### ABOUT THIS TASK
Please give the whole listing again exactly, without any of its pictures.

### DATA SUPPLIED
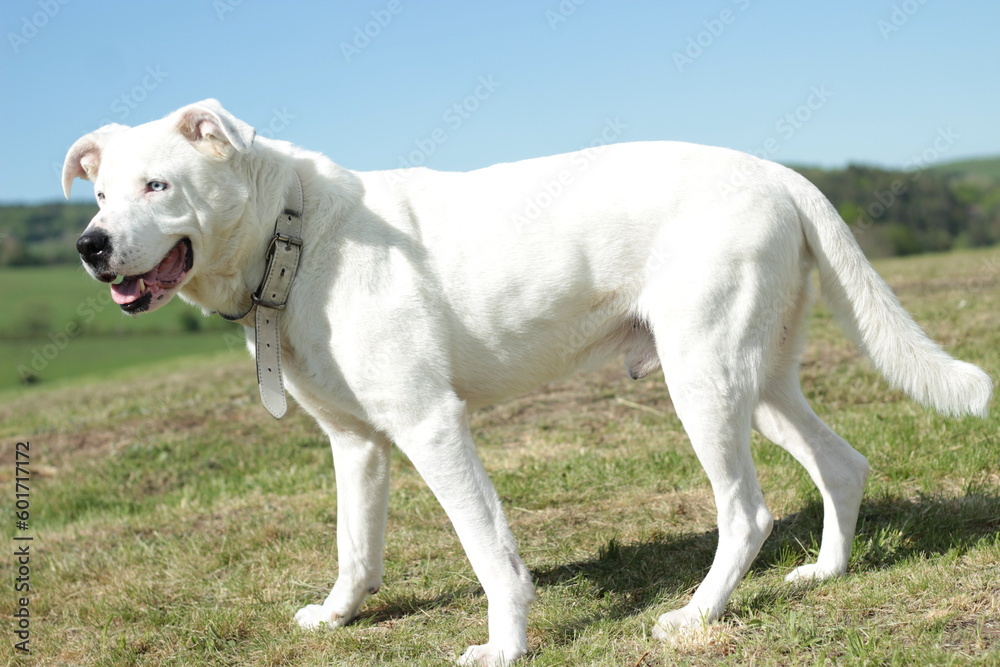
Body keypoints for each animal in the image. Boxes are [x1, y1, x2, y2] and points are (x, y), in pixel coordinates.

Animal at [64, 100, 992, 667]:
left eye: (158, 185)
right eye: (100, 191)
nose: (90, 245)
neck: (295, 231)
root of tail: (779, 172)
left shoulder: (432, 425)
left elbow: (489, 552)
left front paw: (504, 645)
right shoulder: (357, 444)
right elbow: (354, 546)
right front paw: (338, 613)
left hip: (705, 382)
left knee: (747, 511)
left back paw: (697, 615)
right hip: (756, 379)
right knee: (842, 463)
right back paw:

### EXPECTED ANSWER
Body keypoints for each animal in the image. Boxes are [x1, y1, x2, y2] and points are (x, y), in pixel coordinates.

Animal at [64, 100, 992, 667]:
left eye: (158, 185)
right eye: (100, 191)
nose: (90, 245)
neck: (295, 231)
root of tail: (779, 172)
left shoulder: (432, 425)
left elbow: (489, 552)
left front paw: (504, 645)
right shoulder: (357, 444)
right elbow: (354, 546)
right front paw: (338, 613)
left hip: (705, 382)
left knee: (747, 511)
left back paw: (697, 615)
right hip: (756, 379)
right knee: (842, 463)
right back paw:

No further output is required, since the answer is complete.